Source forms for SubwordOptions(source = ...)

source accepts:

  • Symbol model key (e.g. :core_bpe_en)
  • local path String
  • NamedTuple model/file specification
  • KeemenaSubwords.FilesSpec
  • preloaded KeemenaSubwords.AbstractSubwordTokenizer

format is forwarded for path-based loading (for example format = :hf_tokenizer_json).


Realistic paragraph checks (recommended pattern)

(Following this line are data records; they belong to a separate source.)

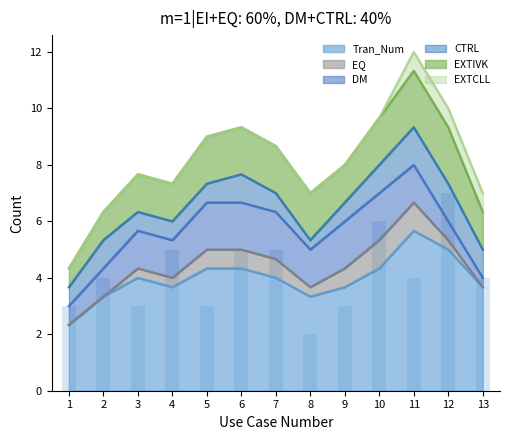

Reading left to right, transcribe all the data shown in this chart.

Tran_Num: 1=3	2=4	3=3	4=5	5=3	6=5	7=5	8=2	9=3	10=6	11=4	12=7	13=4
EQ: 1=0	2=0	3=0	4=1	5=0	6=1	7=1	8=0	9=0	10=2	11=1	12=0	13=0
DM: 1=1	2=1	3=1	4=2	5=1	6=2	7=2	8=1	9=1	10=3	11=1	12=0	13=1
CTRL: 1=1	2=1	3=1	4=0	5=1	6=1	7=1	8=0	9=0	10=2	11=1	12=1	13=2
EXTIVK: 1=1	2=1	3=1	4=2	5=1	6=2	7=2	8=1	9=2	10=1	11=2	12=3	13=1
EXTCLL: 1=0	2=0	3=0	4=0	5=0	6=0	7=0	8=0	9=0	10=0	11=0	12=2	13=0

For production-like validation, run pipeline parity on a multi-sentence paragraph:

  1. Clean raw docs with clean_documents.
  2. Run preprocess_corpus on raw docs and cleaned docs.
  3. Assert token ids and offsets match between both runs.
  4. Compare each document's ids/offsets/masks against direct KeemenaSubwords.encode_result(...) output.

This is the same pattern used in package tests for long-text subword coverage and alignment sanity.


Legacy callable bridge (still supported)

If you want full manual control through a callable tokenizer adapter, the existing path remains valid:

using KeemenaPreprocessing
using KeemenaSubwords

tok = load_tokenizer(:core_bpe_en)
cfg = PreprocessConfiguration(tokenizer_name = keemena_callable(tok))
bundle = preprocess_corpus(["hello world"]; config = cfg)

In this legacy callable path, the primary token stream remains under :word.